Margie Gillis nous donne rendez-vous dans un lumineux studio du Conseil des arts. Sur le sol, elle vient de déposer les valises de Voyages, une des cinq créations marquantes qu'elle présente à l'Agora de la danse à travers Florilège, un hommage à 40 ans de poèmes chorégraphiques.

«Personne ne pensait qu'il était possible d'avoir une carrière de soliste en danse moderne sur une aussi longue période. Déjà, après 10 ans, on me disait qu'il ne me restait que quelques années. Mais ça fait 40 ans!», s'exclame la danseuse et chorégraphe.

D'aussi loin qu'elle se souvienne, Margie Gillis dansait. Et quand elle ferme les yeux, c'est dans un champ, au milieu des fleurs, qu'elle se balance au gré du vent caressant sa peau.

«J'avais les pieds tournés vers l'intérieur et j'étais très gênée. J'ai fait de la danse classique à partir de l'âge de 4 ans, mais ce n'était pas pour moi. Ce n'était pas une bonne idée de contrôler mon énergie au lieu de la laisser sortir. Puis, à partir de l'âge de 13 ans, je suis devenue très sauvage!», lance Margie Gillis avec le calme olympien qui la caractérise.

Dépression

Alors qu'elle fait une dépression à l'âge de 8 ans et perd tous ses cheveux à la suite de crises nerveuses, la chorégraphe trouve dans la danse une forme de méditation, voire une religion.

«Sans la danse, je ne peux pas vider mes toxines ni avoir la tête tranquille et les idées en place. Mon enfance a été une période triste de ma vie, mais, en même temps, j'ai eu la chance de perdre ma personnalité et de la voir se reconstruire entièrement. Ça m'a offert une fenêtre plus intime sur la vulnérabilité de l'être humain, mais aussi sur sa force», explique Margie Gillis, qui se sert de la danse pour mieux comprendre la vie.

«Je suis dyslexique et quand je suis fatiguée, les mots ne s'alignent pas dans le bon ordre. Mais je ne le suis plus quand je danse!»

Dès ce soir, Margie Gillis replongera le public de l'Agora dans cinq des créations qui ont marqué sa carrière de soliste: Waltzing Matilda, Little Animal, Broken English, Bloom et Voyages.

«C'est un cadeau de pouvoir présenter une pièce comme Waltzing Matilda que j'ai créée quand j'avais 20 ans! Ça me touche beaucoup. J'étais plus jeune, mon style était plus cru, plus dur et plus fou. Avec l'âge, je me suis raffinée et maintenant mon corps est devenu plus intéressant par l'énergie qui est derrière mes mouvements. C'est très excitant», lance-t-elle.

Créer son propre style

Quand Margis Gillis présente pour la première fois Waltzing Matilda, en 1970, elle est baptisée en Europe «la petite cousine canadienne de Pina Bausch».

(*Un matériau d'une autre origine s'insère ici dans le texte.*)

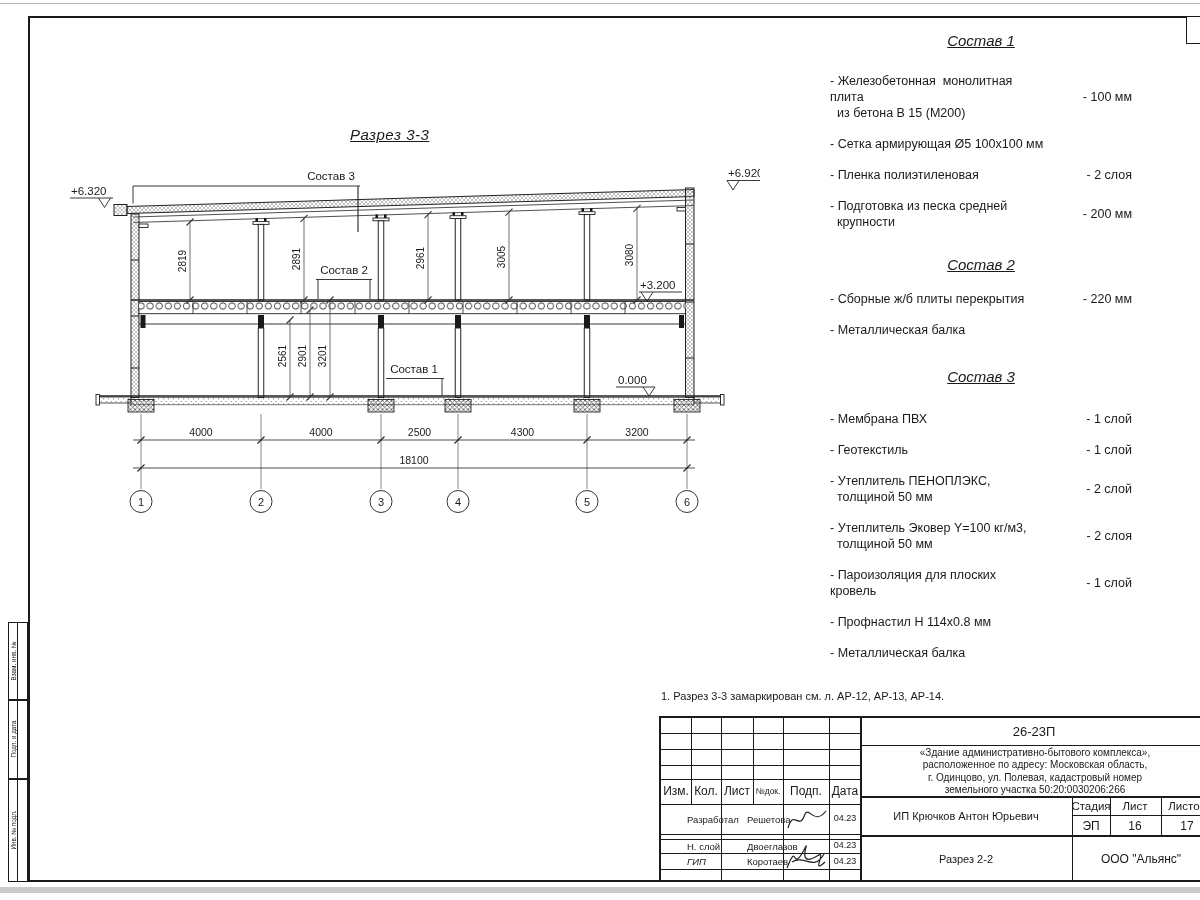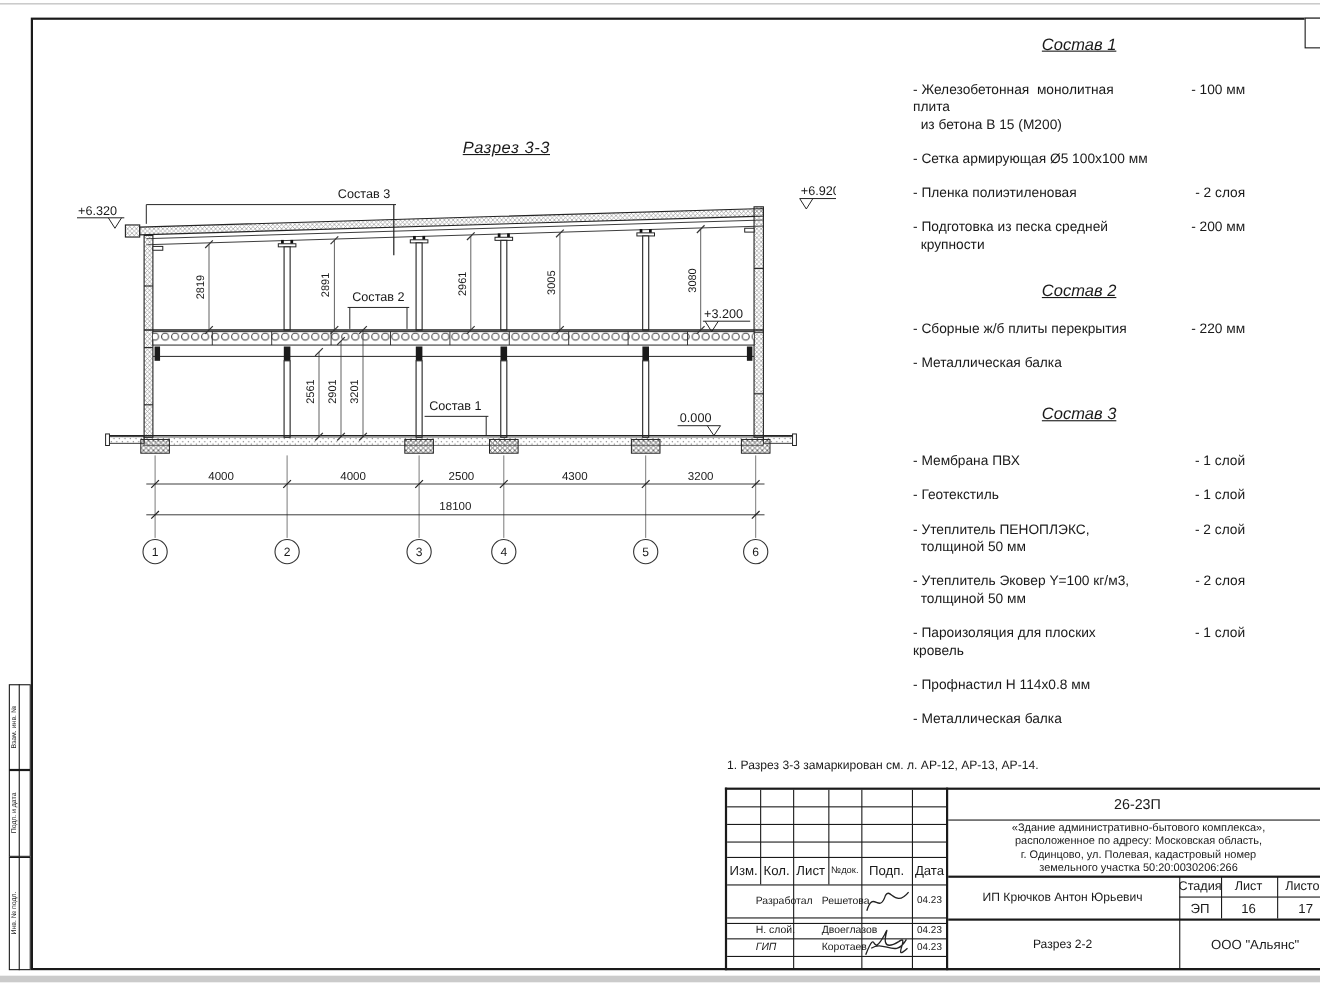"- Железобетонная монолитная плита" .spec-item { align-items: flex-start -> center }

«À cette époque, ce n'était pas très répandu en danse de pleurer sur scène et d'entrer autant dans la peau d'un personnage», explique la chorégraphe.

Trop petite, trop grosse, trop gauche, Margie Gillis crée en solo son propre style, laissant de côté la technique pour suivre sa sensibilité. C'est notamment à travers la poésie que la danseuse a trouvé sa voie.

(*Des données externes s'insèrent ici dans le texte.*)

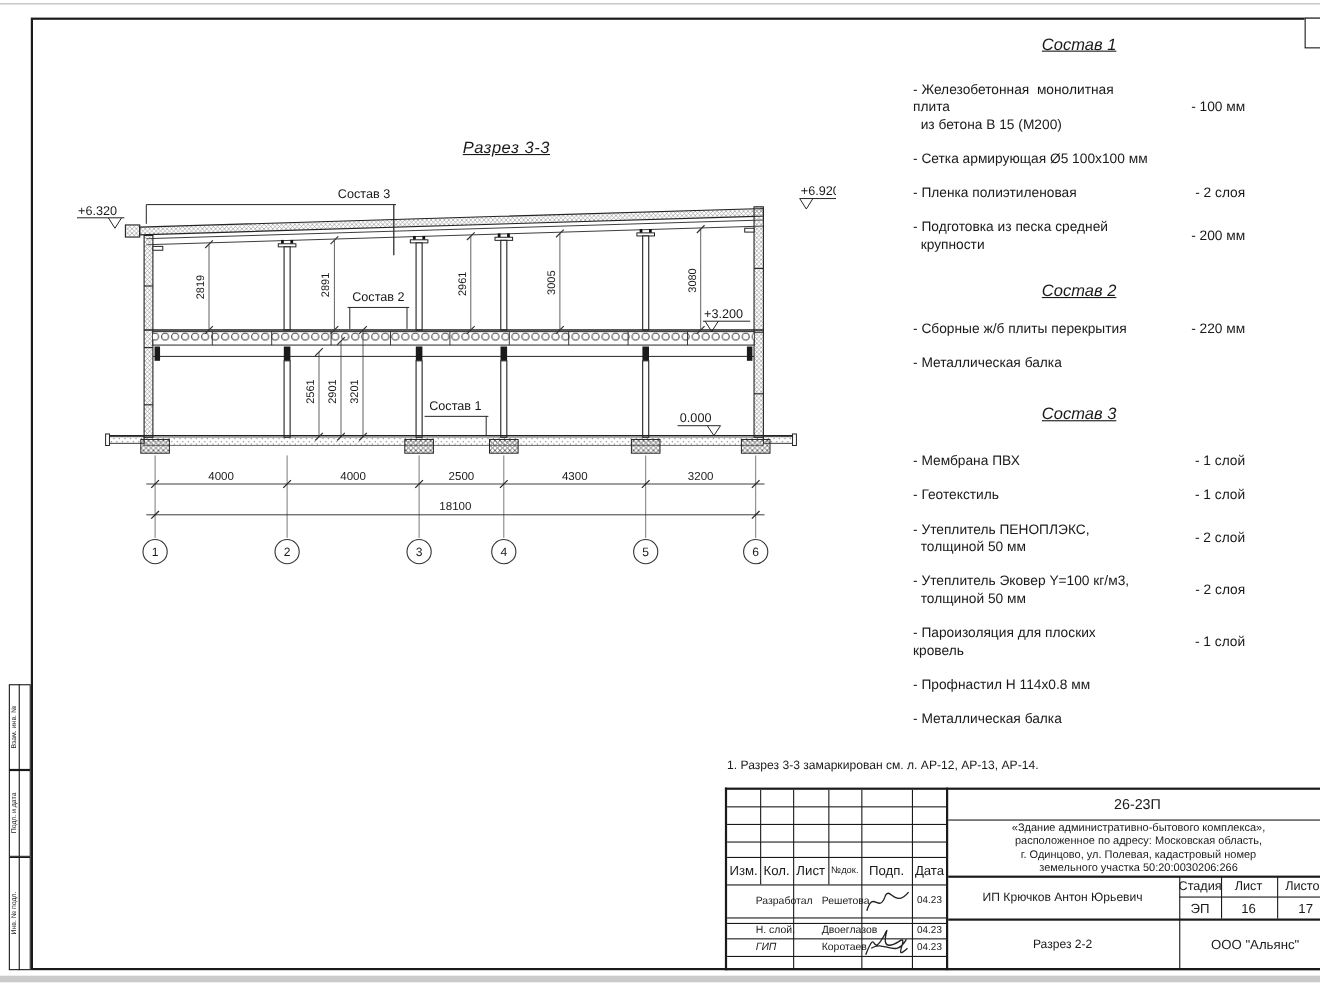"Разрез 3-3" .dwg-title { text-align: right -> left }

«Un de mes ex-petits amis m'avait écrit un poème dans lequel il confiait toute la peine que j'avais pu lui faire. Il était vraiment fâché contre moi! Je l'ai lu et j'ai couru à mon studio tellement je trouvais ça génial et tellement il m'avait inspirée», s'amuse la chorégraphe, qui a fait appel à Pierre Lavoie, l'éclairagiste avec qui elle travaille depuis ses débuts, pour Florilège.

«Les cinq pièces que je vais présenter ont brisé les règles et contribué à changer la manière de voir la danse. Elles m'ont toutes changée pour le meilleur et m'ont permis de faire face à ma douleur et de la traverser», confie Margie Gillis, qui explore depuis près de 20 ans l'utilisation de la danse dans la résolution de conflits.

Matilda avant tout

Laquelle de ces créations reste la plus significative pour Margie Gillis? «Je pense que c'est Matilda. Je ne peux l'interpréter sans pleurer. Je l'aime et je la comprends. Même si Voyages m'a fait trimbaler mes bagages dans le monde entier! Mais personne n'a jamais porté mes valises. Je l'ai fait toute seule», conclut-elle.

Après la présentation de Cavatines et contrepoints le 14 mars prochain à L'Anglicane, dans le Vieux-Lévis, aux côtés de Tedd Robinson et Jeanie Chung, Margie Gillis compte enfin faire une pause et réfléchir à une proposition d'enseignement qui lui a été faite par l'Université Harvard.

Ce soir, demain, vendredi et samedi à l'Agora de la danse.